Иными словами, реальные зарплаты растут, хотя и медленно, причем медианные зарплаты растут тоже. Логичный вывод напрашивается сам: значит, люди должны в основной массе богатеть. Но дальше возникает парадокс, который сегодня и становится политической проблемой.
Несмотря на рост зарплат, и товары, и многие базовые услуги, и жилье за последние 20 лет стали в среднем менее доступными во всех трех странах. Даже в США, где рост зарплат особенно заметен, на автомобиль нужно потратить больше средних зарплат, чем 20 лет назад. То есть деньги есть, но «цена нормальности» растет быстрее.
Самый драматичный провал - жилье. Особенно драматично (на треть) снизилась доступность жилья. И это в среднем: жители крупных городов прочувствовали это на себе намного сильнее. В целом в ЕС недвижимость подорожала на 50% за последние 15 лет (2010–2025), стоимость аренды - на 25%, что повысило соотношение цены к доходу на 20–30%. В США индекс цен на жилье вырос с 1995 года на 100–150% - до четырех–шести месячных зарплат за квадратный метр (против трех в 1995 году). В ЕС пик инфляции жилья (23,3%) был зафиксирован в 2022 году. Это привело к кризису доступности: каждый десятый европеец тратит более 40% дохода на жилье.

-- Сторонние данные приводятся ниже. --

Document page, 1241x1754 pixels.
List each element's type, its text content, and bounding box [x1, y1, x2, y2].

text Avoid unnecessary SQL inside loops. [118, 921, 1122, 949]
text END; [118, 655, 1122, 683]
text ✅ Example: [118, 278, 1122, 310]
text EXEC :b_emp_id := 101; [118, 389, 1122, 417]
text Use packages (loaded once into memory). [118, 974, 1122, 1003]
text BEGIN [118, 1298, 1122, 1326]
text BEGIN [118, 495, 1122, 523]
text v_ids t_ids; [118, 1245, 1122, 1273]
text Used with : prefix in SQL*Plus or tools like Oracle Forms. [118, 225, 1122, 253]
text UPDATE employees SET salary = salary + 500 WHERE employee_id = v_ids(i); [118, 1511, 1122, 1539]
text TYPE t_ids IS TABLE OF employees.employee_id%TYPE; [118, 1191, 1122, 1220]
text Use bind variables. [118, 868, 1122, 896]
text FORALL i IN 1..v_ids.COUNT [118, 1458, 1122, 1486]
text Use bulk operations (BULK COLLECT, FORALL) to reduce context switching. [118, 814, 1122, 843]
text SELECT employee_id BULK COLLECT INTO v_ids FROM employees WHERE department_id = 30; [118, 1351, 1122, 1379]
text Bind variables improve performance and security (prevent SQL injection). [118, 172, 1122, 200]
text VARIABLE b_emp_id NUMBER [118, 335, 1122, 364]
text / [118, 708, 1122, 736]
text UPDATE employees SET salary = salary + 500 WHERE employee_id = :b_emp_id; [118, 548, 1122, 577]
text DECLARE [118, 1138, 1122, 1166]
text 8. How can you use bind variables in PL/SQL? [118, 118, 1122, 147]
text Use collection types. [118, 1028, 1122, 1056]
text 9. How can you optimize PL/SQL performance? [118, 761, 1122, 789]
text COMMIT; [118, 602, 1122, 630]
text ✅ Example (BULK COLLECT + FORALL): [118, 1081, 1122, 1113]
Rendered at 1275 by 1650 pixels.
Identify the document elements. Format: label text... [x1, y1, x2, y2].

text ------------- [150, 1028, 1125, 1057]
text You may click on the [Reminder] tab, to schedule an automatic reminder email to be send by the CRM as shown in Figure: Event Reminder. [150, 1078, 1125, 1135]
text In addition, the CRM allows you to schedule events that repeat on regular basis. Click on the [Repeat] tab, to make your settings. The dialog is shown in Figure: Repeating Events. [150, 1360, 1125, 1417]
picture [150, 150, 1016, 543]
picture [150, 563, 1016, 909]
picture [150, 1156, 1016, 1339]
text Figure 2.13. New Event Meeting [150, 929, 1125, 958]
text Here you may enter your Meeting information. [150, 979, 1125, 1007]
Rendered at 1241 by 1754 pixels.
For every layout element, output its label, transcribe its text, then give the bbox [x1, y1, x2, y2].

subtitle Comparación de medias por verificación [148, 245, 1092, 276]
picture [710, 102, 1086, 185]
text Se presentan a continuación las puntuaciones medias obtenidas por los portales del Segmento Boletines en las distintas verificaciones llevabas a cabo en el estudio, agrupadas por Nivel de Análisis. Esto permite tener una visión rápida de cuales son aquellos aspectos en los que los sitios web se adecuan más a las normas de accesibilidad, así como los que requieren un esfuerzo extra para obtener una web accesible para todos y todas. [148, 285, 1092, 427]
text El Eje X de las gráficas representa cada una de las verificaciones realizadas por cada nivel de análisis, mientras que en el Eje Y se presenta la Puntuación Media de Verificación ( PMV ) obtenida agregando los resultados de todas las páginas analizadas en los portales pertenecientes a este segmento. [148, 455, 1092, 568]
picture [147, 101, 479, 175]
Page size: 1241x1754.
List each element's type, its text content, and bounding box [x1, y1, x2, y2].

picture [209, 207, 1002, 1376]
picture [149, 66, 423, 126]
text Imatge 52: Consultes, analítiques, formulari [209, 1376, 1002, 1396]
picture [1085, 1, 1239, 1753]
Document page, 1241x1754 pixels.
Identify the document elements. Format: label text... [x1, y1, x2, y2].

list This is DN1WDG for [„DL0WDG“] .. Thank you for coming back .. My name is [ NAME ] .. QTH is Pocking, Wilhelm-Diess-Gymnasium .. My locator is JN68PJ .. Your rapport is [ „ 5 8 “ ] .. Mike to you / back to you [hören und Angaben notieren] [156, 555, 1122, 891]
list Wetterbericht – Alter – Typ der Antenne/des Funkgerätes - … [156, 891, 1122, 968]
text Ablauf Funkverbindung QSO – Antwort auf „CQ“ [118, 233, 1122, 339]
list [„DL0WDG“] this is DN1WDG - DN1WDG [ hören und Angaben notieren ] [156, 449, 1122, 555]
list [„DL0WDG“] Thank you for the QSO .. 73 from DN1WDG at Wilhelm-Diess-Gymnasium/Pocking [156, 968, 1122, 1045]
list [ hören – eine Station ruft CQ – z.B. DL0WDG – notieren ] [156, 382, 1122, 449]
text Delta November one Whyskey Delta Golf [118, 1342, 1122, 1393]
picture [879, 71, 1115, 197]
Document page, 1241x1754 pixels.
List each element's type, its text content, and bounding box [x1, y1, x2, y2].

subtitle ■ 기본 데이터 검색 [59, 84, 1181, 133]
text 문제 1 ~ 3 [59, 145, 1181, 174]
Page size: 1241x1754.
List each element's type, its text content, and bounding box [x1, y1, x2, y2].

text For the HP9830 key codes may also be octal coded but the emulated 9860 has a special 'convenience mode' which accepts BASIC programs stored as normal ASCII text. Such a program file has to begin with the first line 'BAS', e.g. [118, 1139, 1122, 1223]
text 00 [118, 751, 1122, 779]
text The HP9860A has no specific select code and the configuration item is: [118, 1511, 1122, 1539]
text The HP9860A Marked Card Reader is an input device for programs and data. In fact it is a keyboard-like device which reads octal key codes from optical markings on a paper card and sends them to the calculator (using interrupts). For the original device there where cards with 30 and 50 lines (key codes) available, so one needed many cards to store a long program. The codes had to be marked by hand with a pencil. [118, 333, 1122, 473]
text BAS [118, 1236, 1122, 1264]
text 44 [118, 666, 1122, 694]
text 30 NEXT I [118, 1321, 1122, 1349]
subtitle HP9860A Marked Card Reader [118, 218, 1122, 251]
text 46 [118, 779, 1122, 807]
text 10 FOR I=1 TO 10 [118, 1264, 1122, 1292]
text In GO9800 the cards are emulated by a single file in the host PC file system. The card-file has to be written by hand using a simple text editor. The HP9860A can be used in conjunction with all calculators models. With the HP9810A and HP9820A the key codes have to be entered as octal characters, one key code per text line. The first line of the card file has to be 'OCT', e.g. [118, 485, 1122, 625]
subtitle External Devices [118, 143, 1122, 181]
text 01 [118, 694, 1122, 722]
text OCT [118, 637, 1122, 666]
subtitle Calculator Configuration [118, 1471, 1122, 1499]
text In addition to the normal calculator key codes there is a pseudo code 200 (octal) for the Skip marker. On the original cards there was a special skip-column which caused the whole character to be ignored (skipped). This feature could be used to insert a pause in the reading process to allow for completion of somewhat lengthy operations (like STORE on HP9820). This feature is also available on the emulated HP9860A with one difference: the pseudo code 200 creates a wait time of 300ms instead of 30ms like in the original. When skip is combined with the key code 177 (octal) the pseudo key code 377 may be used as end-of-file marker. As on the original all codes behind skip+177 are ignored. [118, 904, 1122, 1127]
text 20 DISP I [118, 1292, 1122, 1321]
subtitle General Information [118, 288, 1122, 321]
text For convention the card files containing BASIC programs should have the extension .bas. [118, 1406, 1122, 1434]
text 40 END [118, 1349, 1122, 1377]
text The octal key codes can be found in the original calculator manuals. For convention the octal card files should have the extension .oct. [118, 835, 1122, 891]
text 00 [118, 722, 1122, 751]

С услугами сложнее: динамика может сильно отличаться в зависимости от категории, и универсальной мерки почти нет. Но даже на примере стоматологии, одной из наиболее универсальных медицинских услуг, видно, что она тоже стала менее доступной. Это важный штрих: дорожает не роскошь, а «нормальная жизнь».
Финальная развилка: триллионер на горизонте и ипотека длиною в жизнь
Эта тенденция не может не сказываться на общественных настроениях. Пока Илон Маск готовится стать первым в истории триллионером, средняя семья понимает, что на выплату ипотеки понадобится вся оставшаяся жизнь. Пропасть между витриной успеха и бытом большинства становится не просто экономическим фактом, а эмоциональным опытом: люди сравнивают себя не с прошлым в учебниках, а с прошлым собственных родителей - и видят, что траектория сломалась.
Недавняя волна инфляции, ставшая последствием коронавируса и роста цен на энергоносители на фоне войны в Украине, сделала эту проблему особенно острой. Она как прожектор подсветила то, что копилось десятилетиями: формальный рост есть, а уверенности в будущем нет.
И вот здесь ключ к политическому эффекту. Когда общество не голодает, но теряет доступ к жилью, образованию и медицине, оно переживает не бедность в классическом смысле, а обесценивание жизненного проекта. В такие моменты люди ищут не идеологию, а простой ответ: кто вернет им ощущение справедливости и управляемости жизни. И если системные институты не дают убедительного ответа, вакуум заполняют те, кто обещает сделать сложное простым - даже если цена этих обещаний окажется слишком высокой.